- **WHAT YOU ARE ASKED TO DO**
Locate every line in the listing below that contains the string "largest", and copy each one. Treat uppercase and lowercase as different.

- **GIVEN ENTRIES**
----------

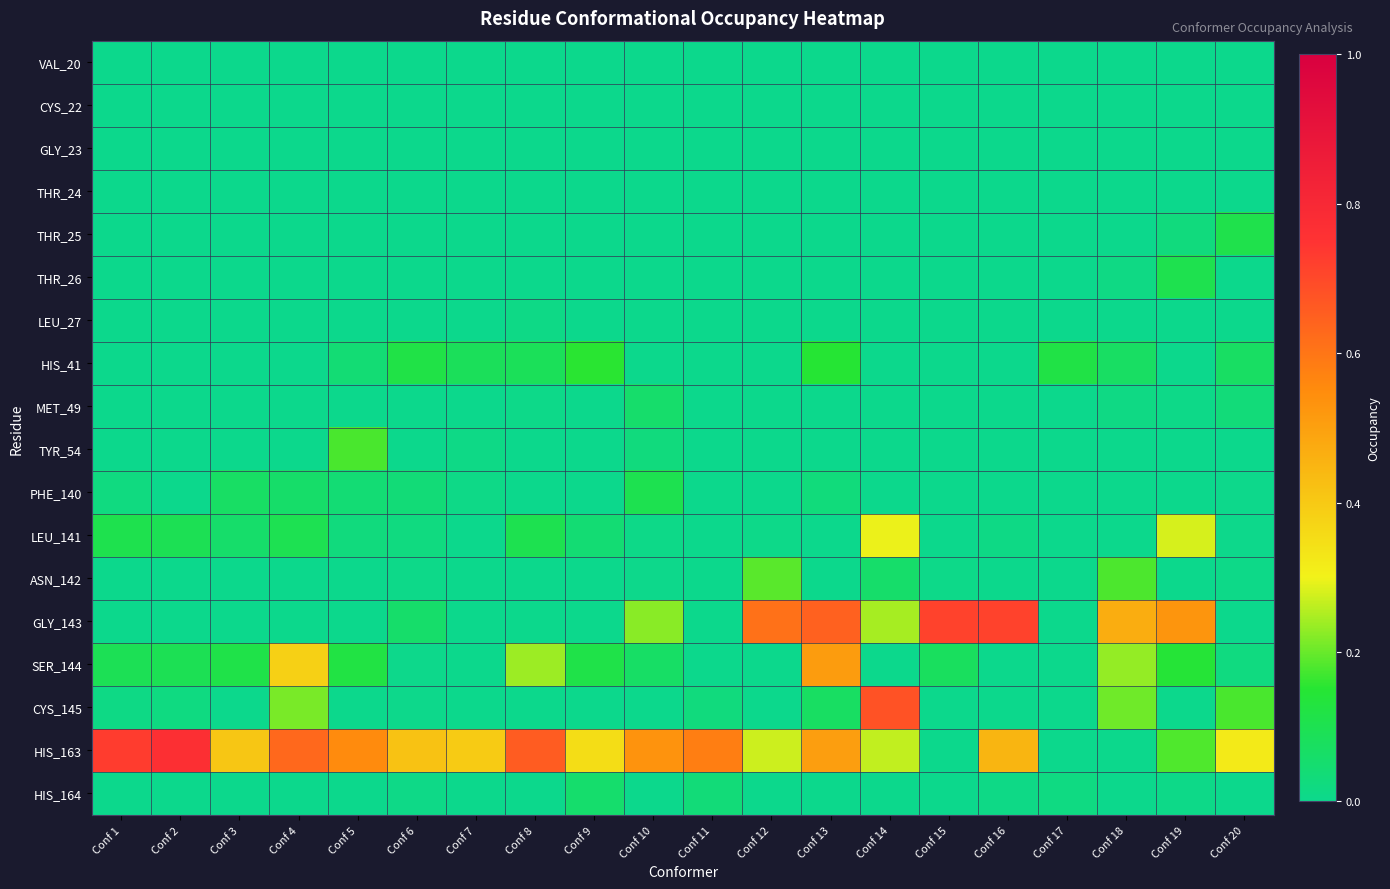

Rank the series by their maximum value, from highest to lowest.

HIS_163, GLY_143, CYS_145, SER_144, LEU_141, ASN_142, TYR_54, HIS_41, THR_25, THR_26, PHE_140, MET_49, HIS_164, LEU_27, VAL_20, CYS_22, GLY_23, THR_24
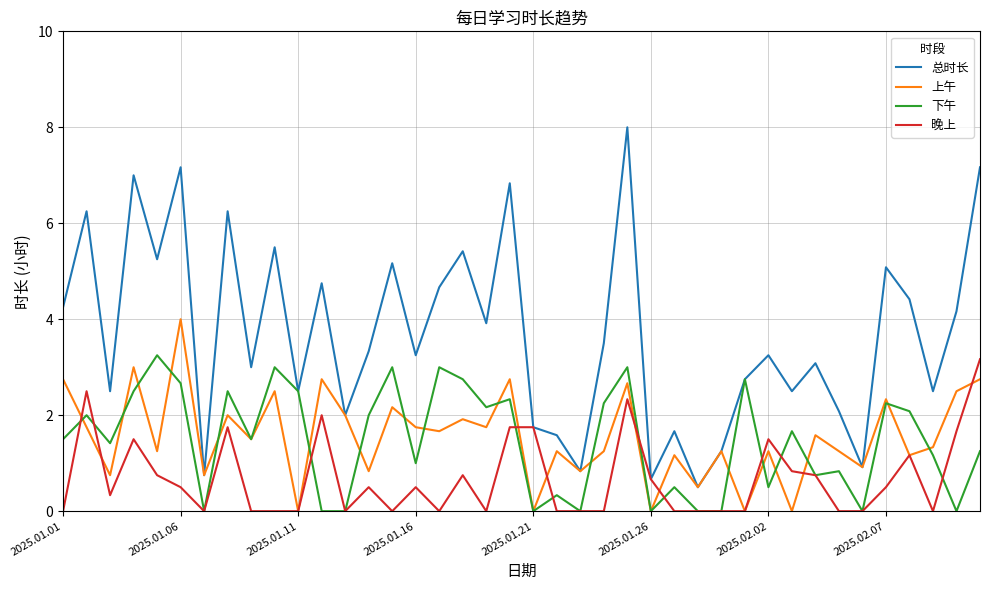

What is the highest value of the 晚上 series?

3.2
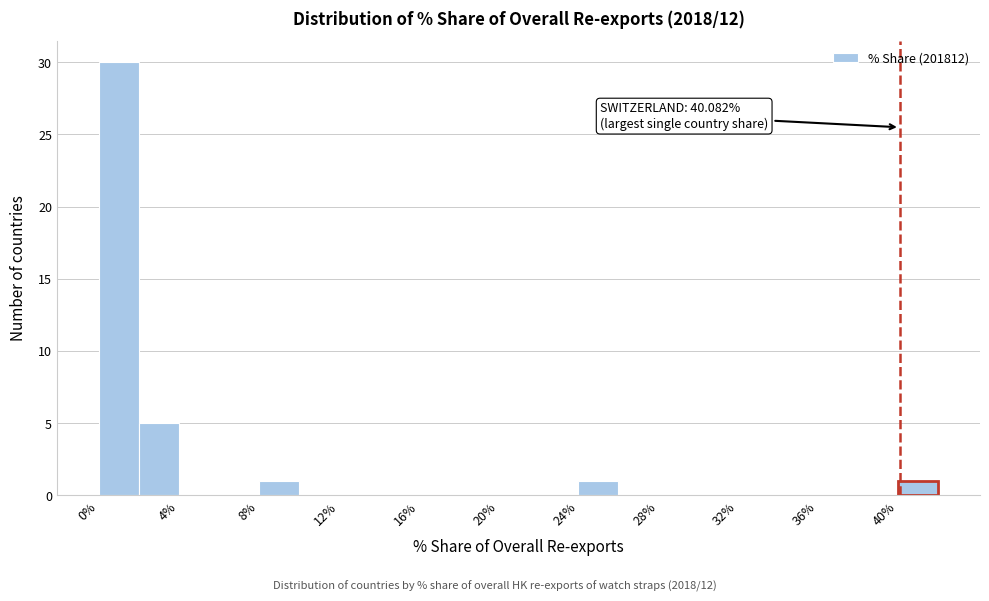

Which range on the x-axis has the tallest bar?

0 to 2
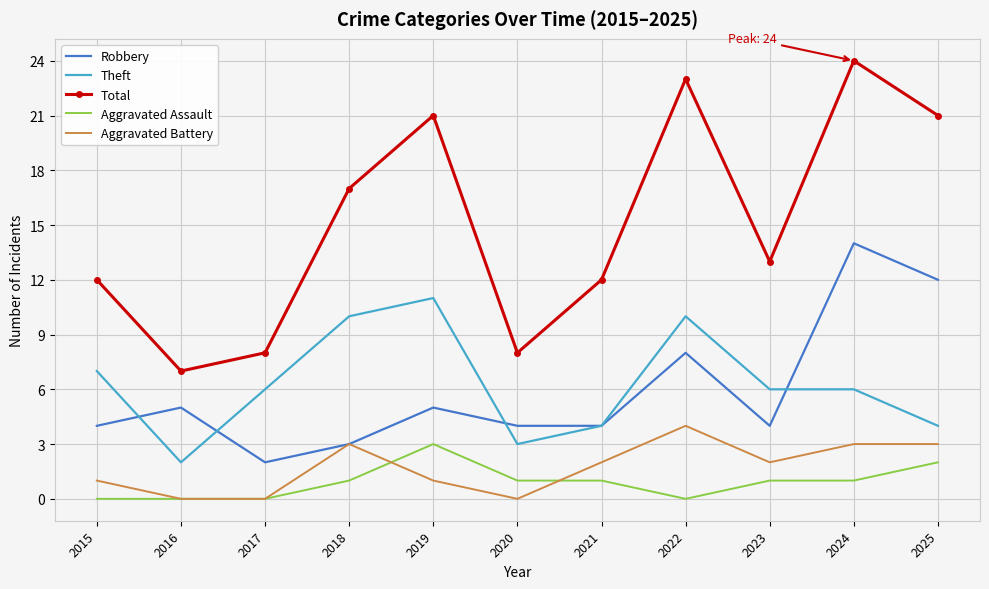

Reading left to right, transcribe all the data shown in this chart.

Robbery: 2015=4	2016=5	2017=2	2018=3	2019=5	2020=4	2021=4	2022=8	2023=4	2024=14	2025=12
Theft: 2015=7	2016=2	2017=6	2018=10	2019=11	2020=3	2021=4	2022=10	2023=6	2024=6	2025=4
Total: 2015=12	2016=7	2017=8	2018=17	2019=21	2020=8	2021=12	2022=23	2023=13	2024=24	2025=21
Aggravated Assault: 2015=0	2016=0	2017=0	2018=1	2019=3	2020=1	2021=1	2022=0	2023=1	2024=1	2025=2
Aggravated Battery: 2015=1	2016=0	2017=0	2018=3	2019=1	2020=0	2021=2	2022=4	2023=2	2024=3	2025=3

----------

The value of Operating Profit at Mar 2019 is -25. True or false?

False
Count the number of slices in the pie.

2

----------

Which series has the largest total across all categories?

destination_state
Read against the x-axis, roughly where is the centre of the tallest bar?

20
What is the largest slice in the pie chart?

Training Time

----------

- **TASK RESPONSE**
Which series has the largest total across all categories?
What is the largest slice in the pie chart?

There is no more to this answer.